Building a new home - Dave inside his hut.

Corcovado grew and became a big project. Now you are working on Corcovado 2. Can you tell us what Corcovado 2 is all about?

This second year is a social project, and it is threefold. It is social because I've moved down the road and taking my huts with me to a place where I can have between six and ten people with me, we can share in this natural and simple experience together. It is social because I share on the internet, both in my YouTube-videos and because of the podcast „Around the open fire“, where I am doing a call-in show where I am listening to viewers and voices from around the world and ask them to share their stories. Thirdly it is a social experiment because we are trying to build pathways between creative naturebases, all around the world. It is about allotments, where people like Jacks Patch are experimenting with diversity and seeds, growing things like purple sweetcorn and white carrots, the diversity in seeds that we've lost through agriculture or industry.

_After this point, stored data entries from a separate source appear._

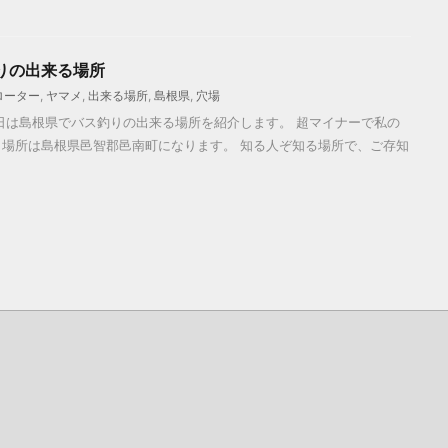
りの出来る場所
ローター
,
ヤマメ
,
出来る場所
,
島根県
,
穴場
日は島根県でバス釣りの出来る場所を紹介します。 超マイナーで私の
場所は島根県邑智郡邑南町になります。 知る人ぞ知る場所で、ご存知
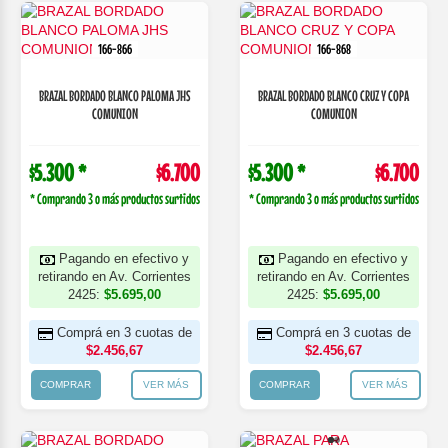
166-866
166-868
BRAZAL BORDADO BLANCO PALOMA JHS
BRAZAL BORDADO BLANCO CRUZ Y COPA
COMUNION
COMUNION
$5.300 *
$6.700
$5.300 *
$6.700
* Comprando 3 o más productos surtidos
* Comprando 3 o más productos surtidos
Pagando en efectivo y
Pagando en efectivo y
retirando en Av. Corrientes
retirando en Av. Corrientes
2425:
$5.695,00
2425:
$5.695,00
Comprá en 3 cuotas de
Comprá en 3 cuotas de
$2.456,67
$2.456,67
COMPRAR
VER MÁS
COMPRAR
VER MÁS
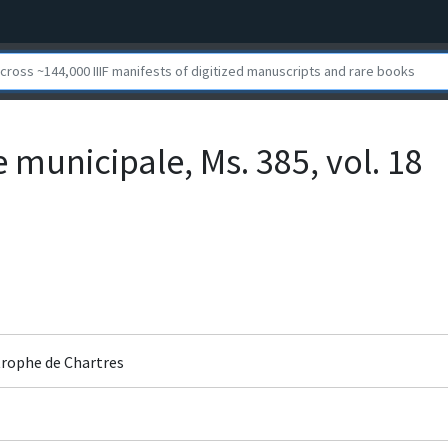
 municipale, Ms. 385, vol. 18
rophe de Chartres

It is also about coffeeshops, as public meeting places, it is about huts in the middle of nowhere, and these big hubs like my cottage down in Sussex.

Into the wild, experiencing the wonders of nature.

What conclusions have you drawn from your time at Corcovado and how it impacted your world view?

I think essentially I went from being somebody that never had any time, to being somebody that had all the time in the world. Instead of me pushing myself onto the world and trying to cramp more and more in, I am just going to try and tiptoe around and enjoy the space and what naturally arises. I think it has just completely changed my day to day experience of life, I am willing to follow the adventure, wherever it goes. I am probably having a richer experience than ever in my life. Corcovado has slowed me down, it has made me love silence and being, and it knocked me off my egotistic pedestal a bit, of thinking that my plan is the better plan. Martin Heidegger said: „Man is not the lord of beings, but the shepherd of being.“ I think through the tools that we create, the conversations that we have and the sort of collective intelligence that we create, humans are designed to be the shepherds of being. And Corcovado gives me the space to enjoy that purpose.